■ DIRECTIONS FOR THIS TASK ■
Your job is to copy all the entries precisely as they stand.

(Extracted records)

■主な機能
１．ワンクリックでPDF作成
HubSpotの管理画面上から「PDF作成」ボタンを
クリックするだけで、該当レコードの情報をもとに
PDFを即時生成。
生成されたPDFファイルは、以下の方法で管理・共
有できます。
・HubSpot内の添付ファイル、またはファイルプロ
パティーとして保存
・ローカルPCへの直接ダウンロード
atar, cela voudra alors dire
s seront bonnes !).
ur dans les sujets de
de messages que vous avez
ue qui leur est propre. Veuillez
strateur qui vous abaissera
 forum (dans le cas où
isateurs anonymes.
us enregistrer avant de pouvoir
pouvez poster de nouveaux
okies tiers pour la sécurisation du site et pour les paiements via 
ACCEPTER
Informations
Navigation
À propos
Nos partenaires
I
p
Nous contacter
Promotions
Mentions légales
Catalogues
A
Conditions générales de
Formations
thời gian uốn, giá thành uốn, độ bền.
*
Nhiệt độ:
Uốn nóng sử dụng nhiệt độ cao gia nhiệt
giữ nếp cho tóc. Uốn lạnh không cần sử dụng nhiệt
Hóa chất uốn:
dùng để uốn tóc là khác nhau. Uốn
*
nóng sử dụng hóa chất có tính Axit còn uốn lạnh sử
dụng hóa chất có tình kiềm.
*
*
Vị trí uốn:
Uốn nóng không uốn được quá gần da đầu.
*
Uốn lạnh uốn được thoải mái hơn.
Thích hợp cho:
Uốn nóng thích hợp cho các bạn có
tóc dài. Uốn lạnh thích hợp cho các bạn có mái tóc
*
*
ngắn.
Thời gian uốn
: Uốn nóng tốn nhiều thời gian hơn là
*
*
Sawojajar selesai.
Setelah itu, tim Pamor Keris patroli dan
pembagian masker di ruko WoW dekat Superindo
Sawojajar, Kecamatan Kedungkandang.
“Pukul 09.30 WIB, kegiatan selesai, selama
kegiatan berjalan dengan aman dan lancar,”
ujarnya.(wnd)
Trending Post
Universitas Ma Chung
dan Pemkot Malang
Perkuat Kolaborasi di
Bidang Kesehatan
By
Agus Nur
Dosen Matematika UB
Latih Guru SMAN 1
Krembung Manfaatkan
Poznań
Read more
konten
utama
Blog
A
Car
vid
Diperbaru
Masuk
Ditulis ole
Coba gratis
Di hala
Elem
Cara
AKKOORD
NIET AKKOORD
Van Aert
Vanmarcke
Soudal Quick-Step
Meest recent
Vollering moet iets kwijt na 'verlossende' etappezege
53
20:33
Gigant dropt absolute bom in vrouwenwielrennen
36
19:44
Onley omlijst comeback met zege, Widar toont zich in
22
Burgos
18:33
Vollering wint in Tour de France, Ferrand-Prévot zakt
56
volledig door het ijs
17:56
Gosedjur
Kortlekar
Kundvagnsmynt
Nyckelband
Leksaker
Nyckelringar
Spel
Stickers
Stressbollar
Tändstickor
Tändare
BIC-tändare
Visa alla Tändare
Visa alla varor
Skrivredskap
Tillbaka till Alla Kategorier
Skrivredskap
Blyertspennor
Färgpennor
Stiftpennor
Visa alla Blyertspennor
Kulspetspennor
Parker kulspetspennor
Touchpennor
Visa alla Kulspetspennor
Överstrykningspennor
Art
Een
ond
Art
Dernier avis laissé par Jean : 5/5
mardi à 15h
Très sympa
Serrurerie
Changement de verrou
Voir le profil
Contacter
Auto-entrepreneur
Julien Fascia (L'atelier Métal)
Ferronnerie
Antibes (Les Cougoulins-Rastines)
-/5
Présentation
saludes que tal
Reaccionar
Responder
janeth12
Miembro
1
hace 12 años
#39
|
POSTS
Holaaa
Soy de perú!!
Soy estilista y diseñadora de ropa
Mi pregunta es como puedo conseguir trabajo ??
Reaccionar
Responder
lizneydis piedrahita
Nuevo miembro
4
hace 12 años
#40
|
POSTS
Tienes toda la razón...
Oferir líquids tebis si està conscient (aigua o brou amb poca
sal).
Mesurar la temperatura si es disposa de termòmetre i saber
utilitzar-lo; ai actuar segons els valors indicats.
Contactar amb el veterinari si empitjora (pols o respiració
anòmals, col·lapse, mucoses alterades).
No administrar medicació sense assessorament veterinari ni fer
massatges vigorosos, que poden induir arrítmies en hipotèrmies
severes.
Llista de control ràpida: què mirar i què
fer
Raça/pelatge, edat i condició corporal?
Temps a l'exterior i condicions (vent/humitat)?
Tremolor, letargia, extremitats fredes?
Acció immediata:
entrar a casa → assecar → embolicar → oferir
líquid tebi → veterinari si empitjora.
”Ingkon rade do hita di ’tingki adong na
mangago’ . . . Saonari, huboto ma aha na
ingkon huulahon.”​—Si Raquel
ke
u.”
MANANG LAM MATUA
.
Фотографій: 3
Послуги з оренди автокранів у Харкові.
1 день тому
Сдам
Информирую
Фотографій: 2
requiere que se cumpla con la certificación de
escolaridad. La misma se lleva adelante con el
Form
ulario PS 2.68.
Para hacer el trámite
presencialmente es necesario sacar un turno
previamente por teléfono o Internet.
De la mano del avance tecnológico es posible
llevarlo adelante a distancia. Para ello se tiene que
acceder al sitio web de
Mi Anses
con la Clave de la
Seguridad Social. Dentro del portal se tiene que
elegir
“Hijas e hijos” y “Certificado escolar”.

■ SOLUTION TO THE PROBLEM ■
■主な機能
１．ワンクリックでPDF作成
HubSpotの管理画面上から「PDF作成」ボタンを
クリックするだけで、該当レコードの情報をもとに
PDFを即時生成。
生成されたPDFファイルは、以下の方法で管理・共
有できます。
・HubSpot内の添付ファイル、またはファイルプロ
パティーとして保存
・ローカルPCへの直接ダウンロード
atar, cela voudra alors dire
s seront bonnes !).
ur dans les sujets de
de messages que vous avez
ue qui leur est propre. Veuillez
strateur qui vous abaissera
 forum (dans le cas où
isateurs anonymes.
us enregistrer avant de pouvoir
pouvez poster de nouveaux
okies tiers pour la sécurisation du site et pour les paiements via 
ACCEPTER
Informations
Navigation
À propos
Nos partenaires
I
p
Nous contacter
Promotions
Mentions légales
Catalogues
A
Conditions générales de
Formations
thời gian uốn, giá thành uốn, độ bền.
*
Nhiệt độ:
Uốn nóng sử dụng nhiệt độ cao gia nhiệt
giữ nếp cho tóc. Uốn lạnh không cần sử dụng nhiệt
Hóa chất uốn:
dùng để uốn tóc là khác nhau. Uốn
*
nóng sử dụng hóa chất có tính Axit còn uốn lạnh sử
dụng hóa chất có tình kiềm.
*
*
Vị trí uốn:
Uốn nóng không uốn được quá gần da đầu.
*
Uốn lạnh uốn được thoải mái hơn.
Thích hợp cho:
Uốn nóng thích hợp cho các bạn có
tóc dài. Uốn lạnh thích hợp cho các bạn có mái tóc
*
*
ngắn.
Thời gian uốn
: Uốn nóng tốn nhiều thời gian hơn là
*
*
Sawojajar selesai.
Setelah itu, tim Pamor Keris patroli dan
pembagian masker di ruko WoW dekat Superindo
Sawojajar, Kecamatan Kedungkandang.
“Pukul 09.30 WIB, kegiatan selesai, selama
kegiatan berjalan dengan aman dan lancar,”
ujarnya.(wnd)
Trending Post
Universitas Ma Chung
dan Pemkot Malang
Perkuat Kolaborasi di
Bidang Kesehatan
By
Agus Nur
Dosen Matematika UB
Latih Guru SMAN 1
Krembung Manfaatkan
Poznań
Read more
konten
utama
Blog
A
Car
vid
Diperbaru
Masuk
Ditulis ole
Coba gratis
Di hala
Elem
Cara
AKKOORD
NIET AKKOORD
Van Aert
Vanmarcke
Soudal Quick-Step
Meest recent
Vollering moet iets kwijt na 'verlossende' etappezege
53
20:33
Gigant dropt absolute bom in vrouwenwielrennen
36
19:44
Onley omlijst comeback met zege, Widar toont zich in
22
Burgos
18:33
Vollering wint in Tour de France, Ferrand-Prévot zakt
56
volledig door het ijs
17:56
Gosedjur
Kortlekar
Kundvagnsmynt
Nyckelband
Leksaker
Nyckelringar
Spel
Stickers
Stressbollar
Tändstickor
Tändare
BIC-tändare
Visa alla Tändare
Visa alla varor
Skrivredskap
Tillbaka till Alla Kategorier
Skrivredskap
Blyertspennor
Färgpennor
Stiftpennor
Visa alla Blyertspennor
Kulspetspennor
Parker kulspetspennor
Touchpennor
Visa alla Kulspetspennor
Överstrykningspennor
Art
Een
ond
Art
Dernier avis laissé par Jean : 5/5
mardi à 15h
Très sympa
Serrurerie
Changement de verrou
Voir le profil
Contacter
Auto-entrepreneur
Julien Fascia (L'atelier Métal)
Ferronnerie
Antibes (Les Cougoulins-Rastines)
-/5
Présentation
saludes que tal
Reaccionar
Responder
janeth12
Miembro
1
hace 12 años
#39
|
POSTS
Holaaa
Soy de perú!!
Soy estilista y diseñadora de ropa
Mi pregunta es como puedo conseguir trabajo ??
Reaccionar
Responder
lizneydis piedrahita
Nuevo miembro
4
hace 12 años
#40
|
POSTS
Tienes toda la razón...
Oferir líquids tebis si està conscient (aigua o brou amb poca
sal).
Mesurar la temperatura si es disposa de termòmetre i saber
utilitzar-lo; ai actuar segons els valors indicats.
Contactar amb el veterinari si empitjora (pols o respiració
anòmals, col·lapse, mucoses alterades).
No administrar medicació sense assessorament veterinari ni fer
massatges vigorosos, que poden induir arrítmies en hipotèrmies
severes.
Llista de control ràpida: què mirar i què
fer
Raça/pelatge, edat i condició corporal?
Temps a l'exterior i condicions (vent/humitat)?
Tremolor, letargia, extremitats fredes?
Acció immediata:
entrar a casa → assecar → embolicar → oferir
líquid tebi → veterinari si empitjora.
”Ingkon rade do hita di ’tingki adong na
mangago’ . . . Saonari, huboto ma aha na
ingkon huulahon.”​—Si Raquel
ke
u.”
MANANG LAM MATUA
.
Фотографій: 3
Послуги з оренди автокранів у Харкові.
1 день тому
Сдам
Информирую
Фотографій: 2
requiere que se cumpla con la certificación de
escolaridad. La misma se lleva adelante con el
Form
ulario PS 2.68.
Para hacer el trámite
presencialmente es necesario sacar un turno
previamente por teléfono o Internet.
De la mano del avance tecnológico es posible
llevarlo adelante a distancia. Para ello se tiene que
acceder al sitio web de
Mi Anses
con la Clave de la
Seguridad Social. Dentro del portal se tiene que
elegir
“Hijas e hijos” y “Certificado escolar”.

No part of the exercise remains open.